Cerchiamo allora di intenderci bene: per Bossi il Referendum è una pistola puntata alla tempia, è l’epilogo della capitalizzazione dell’alleanza con il Cavaliere, è la fine della rendita di posizione e dell’imposizione di temi particolari nell’agenda di Governo a dispetto di un consenso eletorrale non propriamente a doppia cifra.
Lo vogliamo chiamare ricatto? A me sembra che si tratti invece di semplice e naturale istinto di conservazione e sopravvivenza politica e non ci vedo nulla di scandaloso in questo. Non dimentichiamo che la Lega – che piaccia o meno e a me sicuramente piace molto poco – rappresenta qualche milione di italiani con le proprie rispettabili idee politiche.
Votare il referendum nello stesso giorno delle europee significa per i partiti poter condurre il proprio elettorato politico a fare una scelta che allinei la preferenza al partito alla posizione che quello stesso partito avrà espresso a riguardo del Referendum. Se diamo per ragionevolmente scontato che sia PDL che PD daranno un’espressa o tacita indicazione per il "sì", si prospetterebbe una base di favore al Referendum non inferiore al 60-65% dei votanti. Ovvero i partiti, in senso generale, che con successo hanno per anni boicottato i Referendum promuovendo l’astensionismo e il mancato raggiungimento del quorum, potrebbero essere questa volta i principali artefici di un successo referendario.
Amara realtà direi, ma tristemente concreta, con buona pace dei referendari di tutte le generazioni: i referendum non passano senza l’appoggio della politica dei partiti.
Su queste solide premesse, sia il quorum che la maggioranza dei votanti sarebbero a portata quasi certa e il Referendum passerebbe. Il nuovo sistema elettorale sancirebbe la morte politica, per lo meno a livello parlamentare di estrema destra e di estrema sinistra – già più morte che vive -, il coma profondo per componenti ambientalistiche e un potente ridimensionamento della capacità di interdizione concessa oggi a Lega, Italia dei Valori e UDC.
Non si trascurerà il fatto che in alcune Regioni si sta già facendo qualche timido esercizio di alleanza fra PDL e UDC con l’idea non celata di sperimentare un’integrazione più stretta fra le parti, non certo l’adesione al partito unico, ma per lo meno un abbraccio più sicuro in attesa di capire come girerà il vento.

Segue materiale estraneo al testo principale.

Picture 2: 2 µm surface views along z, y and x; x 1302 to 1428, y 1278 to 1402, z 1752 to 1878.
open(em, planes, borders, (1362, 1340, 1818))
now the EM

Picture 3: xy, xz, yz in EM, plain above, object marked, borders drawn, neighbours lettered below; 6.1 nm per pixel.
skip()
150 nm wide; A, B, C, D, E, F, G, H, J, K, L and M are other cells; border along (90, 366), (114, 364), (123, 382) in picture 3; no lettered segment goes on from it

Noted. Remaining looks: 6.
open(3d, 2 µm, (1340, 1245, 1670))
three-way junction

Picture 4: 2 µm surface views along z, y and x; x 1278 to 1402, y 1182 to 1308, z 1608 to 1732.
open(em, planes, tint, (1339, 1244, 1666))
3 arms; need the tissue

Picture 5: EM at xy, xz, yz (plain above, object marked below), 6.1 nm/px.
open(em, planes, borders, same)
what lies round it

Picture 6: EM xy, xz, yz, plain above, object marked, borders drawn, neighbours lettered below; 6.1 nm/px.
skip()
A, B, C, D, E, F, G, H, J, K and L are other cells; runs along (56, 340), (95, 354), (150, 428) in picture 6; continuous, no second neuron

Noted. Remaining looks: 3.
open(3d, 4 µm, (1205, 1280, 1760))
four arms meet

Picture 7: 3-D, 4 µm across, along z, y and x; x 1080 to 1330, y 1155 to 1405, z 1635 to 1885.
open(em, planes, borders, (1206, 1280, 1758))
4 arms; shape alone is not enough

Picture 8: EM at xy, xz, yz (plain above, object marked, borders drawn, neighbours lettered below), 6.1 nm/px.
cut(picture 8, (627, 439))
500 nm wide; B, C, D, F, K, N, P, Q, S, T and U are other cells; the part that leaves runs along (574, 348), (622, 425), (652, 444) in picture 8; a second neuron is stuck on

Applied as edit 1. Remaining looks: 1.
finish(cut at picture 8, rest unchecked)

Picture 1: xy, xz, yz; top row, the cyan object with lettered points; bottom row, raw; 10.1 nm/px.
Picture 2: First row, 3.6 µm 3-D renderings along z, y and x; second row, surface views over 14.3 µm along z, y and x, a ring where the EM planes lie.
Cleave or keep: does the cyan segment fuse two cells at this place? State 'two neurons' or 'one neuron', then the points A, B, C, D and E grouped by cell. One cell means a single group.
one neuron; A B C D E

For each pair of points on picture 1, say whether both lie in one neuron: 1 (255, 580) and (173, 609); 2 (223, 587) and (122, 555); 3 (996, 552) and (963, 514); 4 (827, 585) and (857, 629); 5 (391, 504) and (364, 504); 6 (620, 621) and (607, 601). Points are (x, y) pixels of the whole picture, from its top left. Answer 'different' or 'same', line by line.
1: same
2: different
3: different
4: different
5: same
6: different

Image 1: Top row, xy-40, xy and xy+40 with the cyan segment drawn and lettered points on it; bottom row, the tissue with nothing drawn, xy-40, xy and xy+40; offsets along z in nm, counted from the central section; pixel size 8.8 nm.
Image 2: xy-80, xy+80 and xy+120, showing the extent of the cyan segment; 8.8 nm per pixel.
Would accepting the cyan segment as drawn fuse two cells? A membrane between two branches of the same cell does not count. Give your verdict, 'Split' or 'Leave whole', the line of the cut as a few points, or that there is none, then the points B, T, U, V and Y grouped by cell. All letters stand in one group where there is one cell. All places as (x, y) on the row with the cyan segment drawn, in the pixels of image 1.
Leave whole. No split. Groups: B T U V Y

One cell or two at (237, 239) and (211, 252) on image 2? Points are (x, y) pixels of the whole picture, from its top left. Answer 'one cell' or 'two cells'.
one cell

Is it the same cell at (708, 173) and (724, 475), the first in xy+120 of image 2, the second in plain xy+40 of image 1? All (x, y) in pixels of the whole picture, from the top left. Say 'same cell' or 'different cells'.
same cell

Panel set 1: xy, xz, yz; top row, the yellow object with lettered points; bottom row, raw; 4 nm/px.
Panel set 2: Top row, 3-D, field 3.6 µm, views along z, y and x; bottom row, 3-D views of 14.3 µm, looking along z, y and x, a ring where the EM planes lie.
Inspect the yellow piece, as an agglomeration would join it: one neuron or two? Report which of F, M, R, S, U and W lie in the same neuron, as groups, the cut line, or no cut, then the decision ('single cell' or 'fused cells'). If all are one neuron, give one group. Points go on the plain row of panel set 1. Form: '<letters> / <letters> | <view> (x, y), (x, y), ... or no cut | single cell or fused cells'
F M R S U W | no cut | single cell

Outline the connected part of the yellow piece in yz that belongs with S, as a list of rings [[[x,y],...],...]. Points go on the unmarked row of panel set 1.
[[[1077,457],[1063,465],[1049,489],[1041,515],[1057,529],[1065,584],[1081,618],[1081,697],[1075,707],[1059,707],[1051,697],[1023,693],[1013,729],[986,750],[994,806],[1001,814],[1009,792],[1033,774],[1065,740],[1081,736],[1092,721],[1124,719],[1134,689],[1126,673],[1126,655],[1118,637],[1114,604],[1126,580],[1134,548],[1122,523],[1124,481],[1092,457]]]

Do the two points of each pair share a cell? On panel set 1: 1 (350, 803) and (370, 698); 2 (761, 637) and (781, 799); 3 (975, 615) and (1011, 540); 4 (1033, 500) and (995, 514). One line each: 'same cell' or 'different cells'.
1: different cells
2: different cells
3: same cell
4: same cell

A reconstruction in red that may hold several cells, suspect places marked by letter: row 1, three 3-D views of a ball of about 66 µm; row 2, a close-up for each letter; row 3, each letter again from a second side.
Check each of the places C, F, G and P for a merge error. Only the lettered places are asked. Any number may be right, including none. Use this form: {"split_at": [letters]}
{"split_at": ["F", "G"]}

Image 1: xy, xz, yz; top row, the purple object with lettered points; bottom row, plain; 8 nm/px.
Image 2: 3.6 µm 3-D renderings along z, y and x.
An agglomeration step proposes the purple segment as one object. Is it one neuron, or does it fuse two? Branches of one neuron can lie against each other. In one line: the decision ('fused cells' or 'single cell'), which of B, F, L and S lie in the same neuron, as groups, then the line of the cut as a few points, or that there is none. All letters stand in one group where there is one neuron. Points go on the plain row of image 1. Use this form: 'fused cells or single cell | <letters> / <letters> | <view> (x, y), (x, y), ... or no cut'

Interessa poco sottolineare che a me personalmente il sistema bi-partitico piace se costruito su una base proporzionale che assicuri un ampio e ragionevole spettro di rappresentatività alle realtà politiche, e sottolineo il concetto di ragionevole.
Sono lieto che le piccole formazioni perdano via via capacità di interdizione e ricatto, sono molto preoccupato dal fatto che le “estreme” trovino nella piazza l’unica possibilità di espressione. E’ un tema molto delicato che andrebbe affrontato un po’ più laicamente.
Sono lieto anche nel pensare che la Lega possa un giorno smettere di imporre scelte ad una maggioranza di Governo sulla base di una risibile capacità di aggregare consenso.
Sono tuttavia molto perplesso nel sentire Bossi accusato di aver esercitato un ricatto, specialmente se non si ha una visione del quadro generale oppure se questa accusa viene mossa proprio da quei tanti che hanno perpetuamente ricattato e crocifisso Romano Prodi pur dichiarandosene alleati.